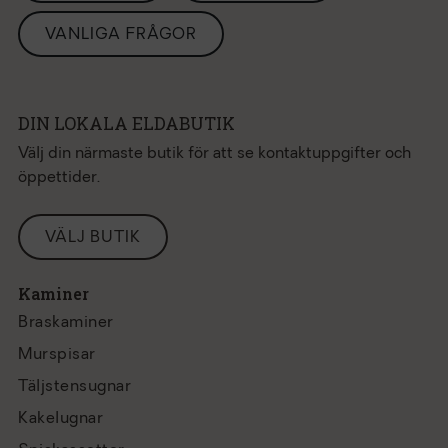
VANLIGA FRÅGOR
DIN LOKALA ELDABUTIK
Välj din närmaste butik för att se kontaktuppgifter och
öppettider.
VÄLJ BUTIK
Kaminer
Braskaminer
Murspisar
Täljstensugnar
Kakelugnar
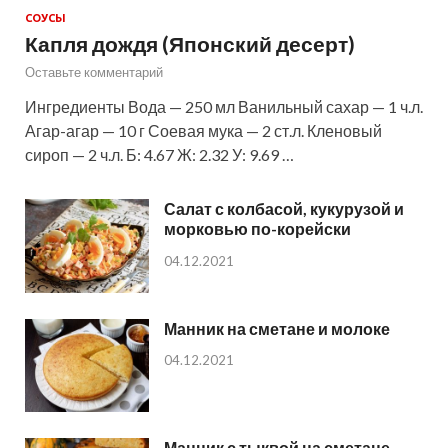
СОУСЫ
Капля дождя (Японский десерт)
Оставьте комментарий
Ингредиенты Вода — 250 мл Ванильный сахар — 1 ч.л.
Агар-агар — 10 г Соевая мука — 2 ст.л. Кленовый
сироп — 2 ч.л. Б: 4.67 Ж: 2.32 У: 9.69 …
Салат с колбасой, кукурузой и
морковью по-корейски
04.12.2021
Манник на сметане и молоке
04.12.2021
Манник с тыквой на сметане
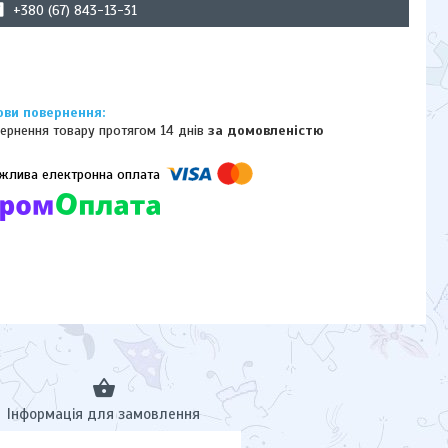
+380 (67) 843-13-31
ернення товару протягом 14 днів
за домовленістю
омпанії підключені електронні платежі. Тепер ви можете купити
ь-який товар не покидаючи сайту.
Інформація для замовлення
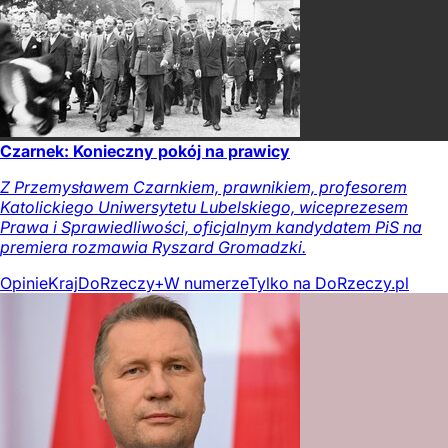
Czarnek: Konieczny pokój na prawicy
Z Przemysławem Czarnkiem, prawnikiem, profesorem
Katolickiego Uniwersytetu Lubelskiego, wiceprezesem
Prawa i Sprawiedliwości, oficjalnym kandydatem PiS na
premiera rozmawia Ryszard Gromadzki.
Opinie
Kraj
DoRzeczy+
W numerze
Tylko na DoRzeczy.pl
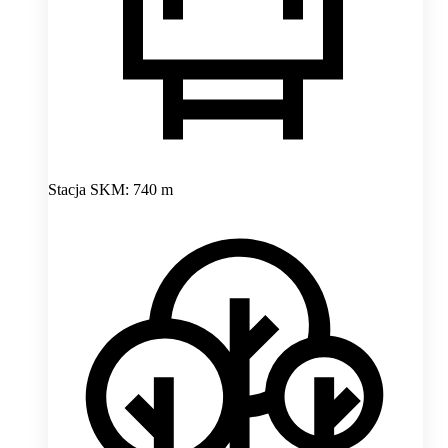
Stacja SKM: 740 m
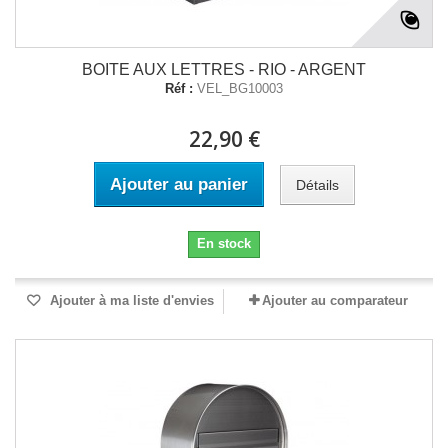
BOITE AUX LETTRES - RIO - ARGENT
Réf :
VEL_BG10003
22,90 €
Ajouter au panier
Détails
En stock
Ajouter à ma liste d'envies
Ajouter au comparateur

--------------------------------------------------

Rewrite the data with "Ajouter" changed to "Ajoutez" everywhere and everything else kept the same. Omit the picture markers.

» Reply to the exercise
VANLIGA FRÅGOR
DIN LOKALA ELDABUTIK
Välj din närmaste butik för att se kontaktuppgifter och
öppettider.
VÄLJ BUTIK
Kaminer
Braskaminer
Murspisar
Täljstensugnar
Kakelugnar
СОУСЫ
Капля дождя (Японский десерт)
Оставьте комментарий
Ингредиенты Вода — 250 мл Ванильный сахар — 1 ч.л.
Агар-агар — 10 г Соевая мука — 2 ст.л. Кленовый
сироп — 2 ч.л. Б: 4.67 Ж: 2.32 У: 9.69 …
Салат с колбасой, кукурузой и
морковью по-корейски
04.12.2021
Манник на сметане и молоке
04.12.2021
Манник с тыквой на сметане
+380 (67) 843-13-31
ернення товару протягом 14 днів
за домовленістю
омпанії підключені електронні платежі. Тепер ви можете купити
ь-який товар не покидаючи сайту.
Інформація для замовлення
Czarnek: Konieczny pokój na prawicy
Z Przemysławem Czarnkiem, prawnikiem, profesorem
Katolickiego Uniwersytetu Lubelskiego, wiceprezesem
Prawa i Sprawiedliwości, oficjalnym kandydatem PiS na
premiera rozmawia Ryszard Gromadzki.
Opinie
Kraj
DoRzeczy+
W numerze
Tylko na DoRzeczy.pl
Stacja SKM: 740 m
BOITE AUX LETTRES - RIO - ARGENT
Réf :
VEL_BG10003
22,90 €
Ajoutez au panier
Détails
En stock
Ajoutez à ma liste d'envies
Ajoutez au comparateur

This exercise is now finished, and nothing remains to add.